Un ancien homme d'affaires accusé d'importation de cocaïne qui avait fui le pénitencier de Port-au-Prince lors du tremblement de terre de janvier 2010 et qui était revenu au Québec par un vol humanitaire dit avoir été littéralement poussé en dehors de la prison par les éléments et ne plus être recherché par les autorités haïtiennes.

Dejean Victor, 58 ans, ancien propriétaire du Buffet Cristina et du Pavillon Marquette, une résidence pour personnes âgées à Montréal, a fait ces déclarations lors de son enquête sur remise en liberté la semaine dernière.

M. Victor a été arrêté en avril dernier. Lui et son ex-conjointe, Merlande Dont, sont accusés d'avoir envoyé trois de leurs employées en Haïti pour qu'elles rapportent de la cocaïne au Québec entre 2009 et 2011. L'une de ces « mules », Francine Desormeaux, condamnée à une peine de 15 ans en Haïti, a fait l'objet de quelques articles dans La Presse depuis 2012 et a été rapatriée au Québec depuis.

La fuite ou la mort

Le 30 décembre 2009, Dejean Victor et son frère Abel ont été arrêtés en possession de deux kilos de cocaïne à l'aéroport de Port-au-Prince, en Haïti. Ils ont ensuite été envoyés au pénitencier en attendant la suite des procédures. Mais le pénitencier s'est effondré 13 jours plus tard durant le séisme et Dejean Victor est revenu à Montréal par un vol humanitaire une semaine plus tard.

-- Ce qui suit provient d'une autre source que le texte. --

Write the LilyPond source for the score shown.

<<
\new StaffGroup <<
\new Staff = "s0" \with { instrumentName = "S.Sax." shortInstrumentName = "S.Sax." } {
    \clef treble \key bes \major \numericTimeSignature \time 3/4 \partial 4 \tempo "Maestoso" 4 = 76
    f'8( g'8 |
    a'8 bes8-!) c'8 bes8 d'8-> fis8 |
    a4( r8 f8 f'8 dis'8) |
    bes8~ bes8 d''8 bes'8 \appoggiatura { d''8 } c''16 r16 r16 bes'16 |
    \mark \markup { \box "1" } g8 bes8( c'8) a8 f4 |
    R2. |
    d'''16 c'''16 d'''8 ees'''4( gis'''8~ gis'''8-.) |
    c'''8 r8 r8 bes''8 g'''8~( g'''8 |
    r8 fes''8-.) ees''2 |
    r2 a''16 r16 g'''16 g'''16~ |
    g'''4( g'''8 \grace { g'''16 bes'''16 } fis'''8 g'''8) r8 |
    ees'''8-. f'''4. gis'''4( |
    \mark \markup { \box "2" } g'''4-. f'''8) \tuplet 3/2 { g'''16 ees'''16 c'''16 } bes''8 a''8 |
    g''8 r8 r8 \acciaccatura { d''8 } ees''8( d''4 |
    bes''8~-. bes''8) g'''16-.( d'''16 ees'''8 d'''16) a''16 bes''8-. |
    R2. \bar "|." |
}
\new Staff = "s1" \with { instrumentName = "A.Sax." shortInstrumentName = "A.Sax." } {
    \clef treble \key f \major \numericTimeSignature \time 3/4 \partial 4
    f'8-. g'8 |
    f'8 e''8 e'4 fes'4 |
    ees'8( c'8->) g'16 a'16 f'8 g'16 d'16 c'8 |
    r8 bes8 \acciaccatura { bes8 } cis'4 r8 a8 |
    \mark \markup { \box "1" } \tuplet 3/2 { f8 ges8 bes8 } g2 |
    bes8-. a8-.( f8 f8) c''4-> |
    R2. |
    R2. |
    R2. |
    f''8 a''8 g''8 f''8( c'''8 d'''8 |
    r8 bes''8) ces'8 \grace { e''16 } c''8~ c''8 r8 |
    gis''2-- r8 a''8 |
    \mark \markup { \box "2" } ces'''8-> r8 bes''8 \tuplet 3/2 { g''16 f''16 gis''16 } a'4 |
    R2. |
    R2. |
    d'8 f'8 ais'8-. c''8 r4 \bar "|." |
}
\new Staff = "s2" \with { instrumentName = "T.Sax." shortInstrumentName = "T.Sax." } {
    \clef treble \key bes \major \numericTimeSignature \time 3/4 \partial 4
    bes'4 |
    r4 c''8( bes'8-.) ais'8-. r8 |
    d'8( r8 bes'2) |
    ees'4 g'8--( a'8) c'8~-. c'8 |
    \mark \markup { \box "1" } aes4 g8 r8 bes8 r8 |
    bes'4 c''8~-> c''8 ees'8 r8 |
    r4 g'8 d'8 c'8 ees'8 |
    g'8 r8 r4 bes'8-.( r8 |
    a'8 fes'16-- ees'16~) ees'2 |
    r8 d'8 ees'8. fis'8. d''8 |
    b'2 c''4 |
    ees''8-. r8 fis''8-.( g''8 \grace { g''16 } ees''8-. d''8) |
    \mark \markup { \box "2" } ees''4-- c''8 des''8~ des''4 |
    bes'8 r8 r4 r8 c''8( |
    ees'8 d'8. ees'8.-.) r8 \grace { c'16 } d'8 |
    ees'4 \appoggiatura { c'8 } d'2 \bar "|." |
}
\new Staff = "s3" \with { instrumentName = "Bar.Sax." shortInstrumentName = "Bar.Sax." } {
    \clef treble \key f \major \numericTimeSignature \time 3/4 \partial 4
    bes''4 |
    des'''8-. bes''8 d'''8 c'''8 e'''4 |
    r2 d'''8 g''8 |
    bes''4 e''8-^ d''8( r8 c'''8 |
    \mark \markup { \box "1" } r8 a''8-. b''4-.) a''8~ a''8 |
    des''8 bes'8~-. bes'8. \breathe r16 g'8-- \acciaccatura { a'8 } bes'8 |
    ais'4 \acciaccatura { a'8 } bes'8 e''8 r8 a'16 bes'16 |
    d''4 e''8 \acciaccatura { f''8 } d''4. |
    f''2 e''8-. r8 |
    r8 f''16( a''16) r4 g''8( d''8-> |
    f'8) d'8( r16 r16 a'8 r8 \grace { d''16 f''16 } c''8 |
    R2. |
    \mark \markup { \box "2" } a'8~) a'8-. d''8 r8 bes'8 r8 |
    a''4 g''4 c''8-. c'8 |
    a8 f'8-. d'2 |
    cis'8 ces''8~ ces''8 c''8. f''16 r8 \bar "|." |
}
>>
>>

« Par définition, je ne me suis jamais évadé de la prison en Haïti », a témoigné l'accusé, qui a raconté que lors du tremblement de terre, un trou s'est formé dans la salle du pénitencier où il se trouvait et que des gens y sont tombés, alors que lui a pu perforer un mur et sortir, évitant ainsi d'être tué

Selon Dejean Victor, des individus ont menacé d'exécuter les prisonniers qui ne sortaient pas.

Il a ajouté qu'il n'était pas détenu dans une cellule au pénitencier de Port-au-Prince, mais au greffe, car les responsables présumaient qu'il n'avait rien à se reprocher.

À ce sujet, il a même déclaré qu'il revenait tout juste du tribunal, où il venait d'être blanchi, lorsque le tremblement de terre est survenu.

Les conseils de son avocat

Il a raconté qu'après avoir quitté le pénitencier en ruine et erré dans les rues où il entendait les gémissements des survivants sous les décombres, il a appelé sa femme, qui lui a dit de rentrer à Montréal. Hésitant, il a joint l'avocat qui s'occupait de sa cause en Haïti. « Il m'a dit : "C'est dans votre intérêt de partir, car il n'y a rien qui fonctionne ici. Le pays est dévasté, c'est l'abîme total. Tu as un jugement en ta faveur, tu es mieux de rentrer. S'il y a quelque chose, je vais te faire signe" », a-t-il résumé.

Dejean Victor a raconté qu'il s'est rendu à pied à l'ambassade du Canada et a demandé d'urgence un nouveau passeport canadien, car le sien était perdu. Il l'a obtenu 48 heures plus tard et a pris un vol militaire humanitaire vers le Canada.

Il a ajouté qu'après son retour, il a parlé à un commissaire du gouvernement haïtien de passage à Montréal, déplorant l'étiquette d'évadé de prison qu'on lui collait dans les médias. Par personne interposée, le commissaire lui a ensuite fait parvenir copie d'un document le disculpant.

L'avocat de Dejean Victor, Me Peter Georges-Louis, a présenté le document en cour, mais la procureure de la poursuite, Me Marie-Ève Moore, a annoncé son intention de vérifier son authenticité.

Me Moore a elle aussi déposé des documents, dont un de la police nationale haïtienne indiquant que M. Victor s'était évadé et qu'il était toujours recherché, et un autre indiquant que M. Victor a déclaré « que la maison s'était effondrée » sur son formulaire visant à obtenir un nouveau passeport canadien.

Son enquête sur remise en liberté se poursuit la semaine prochaine.